* _Extract to read_:
Wednesday, June 26, 2024

HALF MAN, QUARTER SANDWICH

Sometimes the man eats the sandwich.

First two pics by Caroline 'Flashgun' Gannon.

Sometimes the sandwich eats the man.


And sometimes a headline is more exciting than the article underneath it, e.g. ‘Beckett and Guggenheim’s four days in bed, with a break for sandwiches.'

 


It’s a cracking headline if not exactly a great surprise.  According to the article, Peggy Guggenheim made the sandwich/Beckett remark in a ‘documentary about her life,’ though it doesn’t give chapter and verse.  In any case, it won’t come as a complete surprise to anybody who’s read her memoir Out Of This Century, Confessions of an Art Addict.

* _Task A_:
Which memoir by Peggy Guggenheim does the blog post name?
* _Task B_:
Do the following statements agree with the blog post? Answer yes or no for each, quoting the deciding words. (i) The first two pictures are credited to Caroline 'Flashgun' Gannon. (ii) The article gives chapter and verse for Guggenheim's remark. (iii) According to the article, Guggenheim made the remark in a documentary about her life.
* _Task C_:
Transcribe the stretch of the blog post from "Sometimes the man" through "an Art Addict.".

* _Extracted information_:
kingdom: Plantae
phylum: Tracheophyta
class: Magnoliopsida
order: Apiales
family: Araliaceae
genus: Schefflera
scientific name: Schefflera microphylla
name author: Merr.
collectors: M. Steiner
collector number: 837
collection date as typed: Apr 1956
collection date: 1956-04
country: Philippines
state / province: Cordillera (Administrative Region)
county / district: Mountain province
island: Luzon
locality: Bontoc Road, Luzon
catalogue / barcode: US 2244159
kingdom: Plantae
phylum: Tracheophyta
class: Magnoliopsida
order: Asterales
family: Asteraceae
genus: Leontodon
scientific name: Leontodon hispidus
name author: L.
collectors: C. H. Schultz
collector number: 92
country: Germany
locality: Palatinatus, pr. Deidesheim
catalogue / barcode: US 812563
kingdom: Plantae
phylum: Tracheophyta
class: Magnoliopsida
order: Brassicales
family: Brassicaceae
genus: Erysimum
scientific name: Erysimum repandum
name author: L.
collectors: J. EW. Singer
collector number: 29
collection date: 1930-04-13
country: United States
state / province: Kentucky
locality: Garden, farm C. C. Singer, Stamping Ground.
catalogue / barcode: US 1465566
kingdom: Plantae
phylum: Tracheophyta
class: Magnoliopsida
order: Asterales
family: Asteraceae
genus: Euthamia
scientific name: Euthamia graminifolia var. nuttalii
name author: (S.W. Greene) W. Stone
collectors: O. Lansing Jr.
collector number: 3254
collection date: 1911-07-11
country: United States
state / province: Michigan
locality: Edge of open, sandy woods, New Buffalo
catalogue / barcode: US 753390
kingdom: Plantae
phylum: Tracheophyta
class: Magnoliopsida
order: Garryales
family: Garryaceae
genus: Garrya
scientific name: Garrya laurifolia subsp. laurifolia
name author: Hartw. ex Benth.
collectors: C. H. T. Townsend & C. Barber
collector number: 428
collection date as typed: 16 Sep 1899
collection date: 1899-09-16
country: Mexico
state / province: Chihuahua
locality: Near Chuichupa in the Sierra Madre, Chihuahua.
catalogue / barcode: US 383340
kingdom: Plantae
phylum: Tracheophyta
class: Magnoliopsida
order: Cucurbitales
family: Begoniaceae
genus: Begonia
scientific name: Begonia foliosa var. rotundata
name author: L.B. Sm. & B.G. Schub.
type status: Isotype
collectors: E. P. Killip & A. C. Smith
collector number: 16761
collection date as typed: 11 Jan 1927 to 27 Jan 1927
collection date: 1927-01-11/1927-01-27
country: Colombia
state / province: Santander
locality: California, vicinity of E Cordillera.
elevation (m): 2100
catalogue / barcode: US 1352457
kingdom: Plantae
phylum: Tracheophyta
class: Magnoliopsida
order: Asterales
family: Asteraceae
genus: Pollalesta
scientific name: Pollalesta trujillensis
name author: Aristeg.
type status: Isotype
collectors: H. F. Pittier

* _Answer A_:
Out Of This Century, Confessions of an Art Addict.

* _Answer B_:
(i) Yes: "First two pics by Caroline 'Flashgun' Gannon."
(ii) No: "though it doesn’t give chapter and verse"
(iii) Yes: "Peggy Guggenheim made the sandwich/Beckett remark in a ‘documentary about her life,’"

* _Answer C_:
Sometimes the man eats the sandwich.

First two pics by Caroline 'Flashgun' Gannon.

Sometimes the sandwich eats the man.


And sometimes a headline is more exciting than the article underneath it, e.g. ‘Beckett and Guggenheim’s four days in bed, with a break for sandwiches.'

 


It’s a cracking headline if not exactly a great surprise.  According to the article, Peggy Guggenheim made the sandwich/Beckett remark in a ‘documentary about her life,’ though it doesn’t give chapter and verse.  In any case, it won’t come as a complete surprise to anybody who’s read her memoir Out Of This Century, Confessions of an Art Addict.